| Data shown |
=-=-=
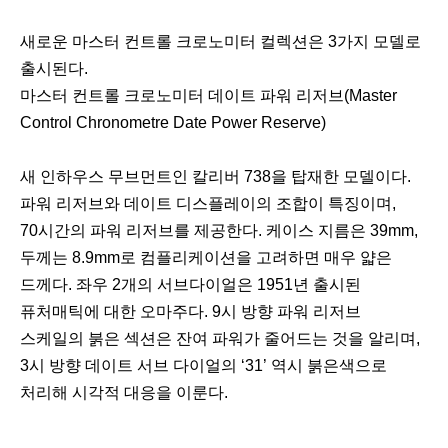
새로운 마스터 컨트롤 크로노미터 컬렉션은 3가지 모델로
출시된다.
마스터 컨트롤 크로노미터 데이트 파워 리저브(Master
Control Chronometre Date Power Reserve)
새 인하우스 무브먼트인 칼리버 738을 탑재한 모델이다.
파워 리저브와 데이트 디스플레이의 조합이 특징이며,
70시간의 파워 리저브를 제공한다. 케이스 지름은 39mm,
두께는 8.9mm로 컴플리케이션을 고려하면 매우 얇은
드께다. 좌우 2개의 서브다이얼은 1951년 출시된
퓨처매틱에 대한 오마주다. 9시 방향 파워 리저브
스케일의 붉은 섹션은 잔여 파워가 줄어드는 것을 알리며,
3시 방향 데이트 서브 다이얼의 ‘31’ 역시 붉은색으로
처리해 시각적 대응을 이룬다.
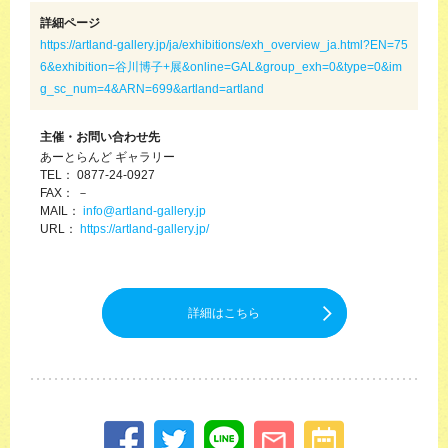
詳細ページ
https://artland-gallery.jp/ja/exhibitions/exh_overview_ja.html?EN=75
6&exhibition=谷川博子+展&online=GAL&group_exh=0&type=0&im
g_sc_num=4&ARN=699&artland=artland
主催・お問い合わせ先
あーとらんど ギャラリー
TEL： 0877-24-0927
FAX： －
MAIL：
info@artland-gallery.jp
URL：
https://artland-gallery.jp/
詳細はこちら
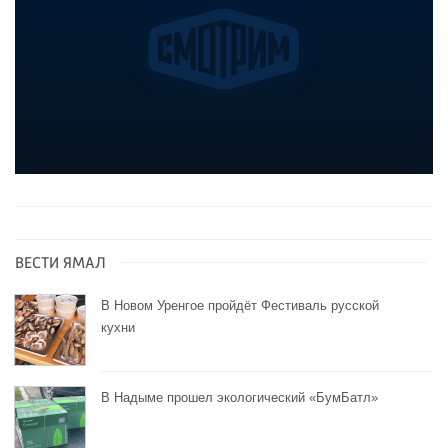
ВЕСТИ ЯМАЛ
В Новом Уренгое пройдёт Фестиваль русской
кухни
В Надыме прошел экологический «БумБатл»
=-=-=
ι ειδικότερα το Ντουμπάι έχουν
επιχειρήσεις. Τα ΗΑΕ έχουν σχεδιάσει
=-=-=
Check all the records above and select each line where the string "크로노미터" is found.

새로운 마스터 컨트롤 크로노미터 컬렉션은 3가지 모델로
마스터 컨트롤 크로노미터 데이트 파워 리저브(Master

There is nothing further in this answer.